## Data provided
_____

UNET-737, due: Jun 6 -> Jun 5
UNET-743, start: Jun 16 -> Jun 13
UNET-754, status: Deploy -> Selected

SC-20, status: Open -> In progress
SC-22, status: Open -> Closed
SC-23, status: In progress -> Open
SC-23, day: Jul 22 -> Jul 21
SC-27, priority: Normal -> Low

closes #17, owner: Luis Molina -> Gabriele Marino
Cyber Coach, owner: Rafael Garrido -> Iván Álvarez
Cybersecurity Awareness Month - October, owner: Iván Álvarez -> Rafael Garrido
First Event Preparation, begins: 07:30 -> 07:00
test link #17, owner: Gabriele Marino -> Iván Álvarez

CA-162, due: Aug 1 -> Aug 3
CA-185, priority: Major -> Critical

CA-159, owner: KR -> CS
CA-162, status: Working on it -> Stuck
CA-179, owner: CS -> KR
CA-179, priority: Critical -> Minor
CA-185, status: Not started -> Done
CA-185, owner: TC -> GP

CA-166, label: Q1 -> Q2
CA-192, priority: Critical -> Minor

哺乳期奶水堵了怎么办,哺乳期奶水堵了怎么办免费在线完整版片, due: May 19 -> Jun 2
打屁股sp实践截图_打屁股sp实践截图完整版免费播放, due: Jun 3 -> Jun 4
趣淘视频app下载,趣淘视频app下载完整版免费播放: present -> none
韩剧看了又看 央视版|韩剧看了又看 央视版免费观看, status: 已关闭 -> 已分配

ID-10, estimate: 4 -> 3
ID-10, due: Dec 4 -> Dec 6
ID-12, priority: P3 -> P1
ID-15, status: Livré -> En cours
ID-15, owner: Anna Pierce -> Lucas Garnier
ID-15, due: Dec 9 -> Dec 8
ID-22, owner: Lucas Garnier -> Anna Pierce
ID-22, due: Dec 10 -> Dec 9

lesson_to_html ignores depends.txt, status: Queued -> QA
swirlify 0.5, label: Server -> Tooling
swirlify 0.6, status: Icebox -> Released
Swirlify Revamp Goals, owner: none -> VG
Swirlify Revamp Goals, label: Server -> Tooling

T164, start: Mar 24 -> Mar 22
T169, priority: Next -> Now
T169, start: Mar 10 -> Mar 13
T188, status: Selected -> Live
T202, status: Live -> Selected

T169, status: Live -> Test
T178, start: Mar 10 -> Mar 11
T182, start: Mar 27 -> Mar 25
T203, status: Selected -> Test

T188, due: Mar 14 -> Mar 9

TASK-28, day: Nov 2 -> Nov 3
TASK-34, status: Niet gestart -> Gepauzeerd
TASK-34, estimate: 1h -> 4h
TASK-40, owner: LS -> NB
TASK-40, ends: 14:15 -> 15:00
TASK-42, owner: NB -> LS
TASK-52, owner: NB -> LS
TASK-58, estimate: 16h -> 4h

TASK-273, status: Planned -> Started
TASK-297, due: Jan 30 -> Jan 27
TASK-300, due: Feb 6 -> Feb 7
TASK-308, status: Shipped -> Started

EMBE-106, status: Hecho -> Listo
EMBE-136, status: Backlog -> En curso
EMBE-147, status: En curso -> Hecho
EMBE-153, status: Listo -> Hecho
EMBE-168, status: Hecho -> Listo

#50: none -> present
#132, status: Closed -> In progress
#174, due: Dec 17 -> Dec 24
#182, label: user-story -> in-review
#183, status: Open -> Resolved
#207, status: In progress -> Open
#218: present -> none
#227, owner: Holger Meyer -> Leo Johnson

_____

## Work instruction
Look through the material and find each line that includes "Revamp", then copy it.

## Your solution
Swirlify Revamp Goals, owner: none -> VG
Swirlify Revamp Goals, label: Server -> Tooling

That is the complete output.